Of the records that follow, copy only the lines from the line containing "Tu je ideja, da" to the line containing "znotraj mnogokotnika, če", both included, exactly as written.

++++++++++

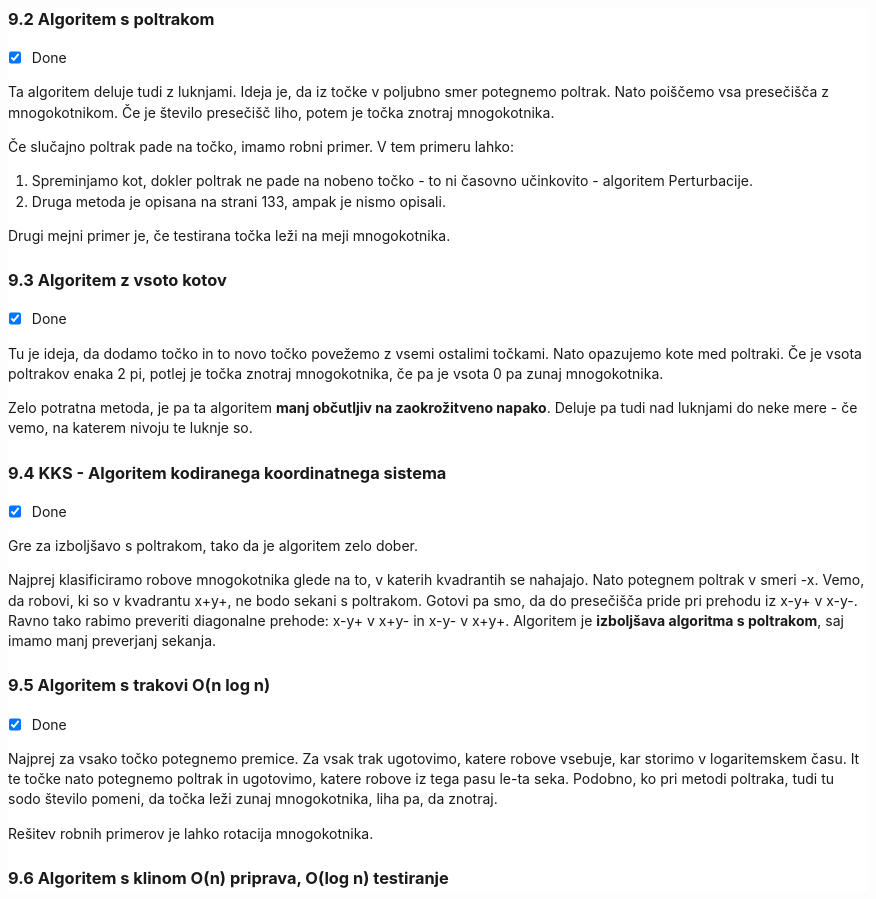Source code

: ### 9.2 Algoritem s poltrakom

- [x] Done

Ta algoritem deluje tudi z luknjami. Ideja je, da iz točke v poljubno smer potegnemo
poltrak. Nato poiščemo vsa presečišča z mnogokotnikom. Če je število presečišč liho,
potem je točka znotraj mnogokotnika.

Če slučajno poltrak pade na točko, imamo robni primer.
V tem primeru lahko:

1. Spreminjamo kot, dokler poltrak ne pade na nobeno točko - to ni časovno učinkovito - algoritem Perturbacije.
2. Druga metoda je opisana na strani 133, ampak je nismo opisali.

Drugi mejni primer je, če testirana točka leži na meji mnogokotnika.

### 9.3 Algoritem z vsoto kotov

- [x] Done

Tu je ideja, da dodamo točko in to novo točko povežemo z vsemi ostalimi točkami.
Nato opazujemo kote med poltraki. Če je vsota poltrakov enaka 2 pi, potlej je točka
znotraj mnogokotnika, če pa je vsota 0 pa zunaj mnogokotnika.

Zelo potratna metoda, je pa ta algoritem **manj občutljiv na zaokrožitveno napako**.
Deluje pa tudi nad luknjami do neke mere - če vemo, na katerem nivoju te luknje so.

### 9.4 KKS - Algoritem kodiranega koordinatnega sistema

- [x] Done

Gre za izboljšavo s poltrakom, tako da je algoritem zelo dober.

Najprej klasificiramo robove mnogokotnika glede na to, v katerih
kvadrantih se nahajajo. Nato potegnem poltrak v smeri -x. Vemo,
da robovi, ki so v kvadrantu x+y+, ne bodo sekani s poltrakom.
Gotovi pa smo, da do presečišča pride pri prehodu iz x-y+ v x-y-.
Ravno tako rabimo preveriti diagonalne prehode: x-y+ v x+y- in
x-y- v x+y+. Algoritem je **izboljšava algoritma s poltrakom**, saj
imamo manj preverjanj sekanja.

### 9.5 Algoritem s trakovi O(n log n)

- [x] Done

Najprej za vsako točko potegnemo premice. Za vsak trak ugotovimo, katere robove
vsebuje, kar storimo v logaritemskem času. It te točke nato potegnemo poltrak in
ugotovimo, katere robove iz tega pasu le-ta seka. Podobno, ko pri metodi poltraka,
tudi tu sodo število pomeni, da točka leži zunaj mnogokotnika, liha pa, da znotraj.

Rešitev robnih primerov je lahko rotacija mnogokotnika.

### 9.6 Algoritem s klinom O(n) priprava, O(log n) testiranje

++++++++++

EXERCISE RESULT
Tu je ideja, da dodamo točko in to novo točko povežemo z vsemi ostalimi točkami.
Nato opazujemo kote med poltraki. Če je vsota poltrakov enaka 2 pi, potlej je točka
znotraj mnogokotnika, če pa je vsota 0 pa zunaj mnogokotnika.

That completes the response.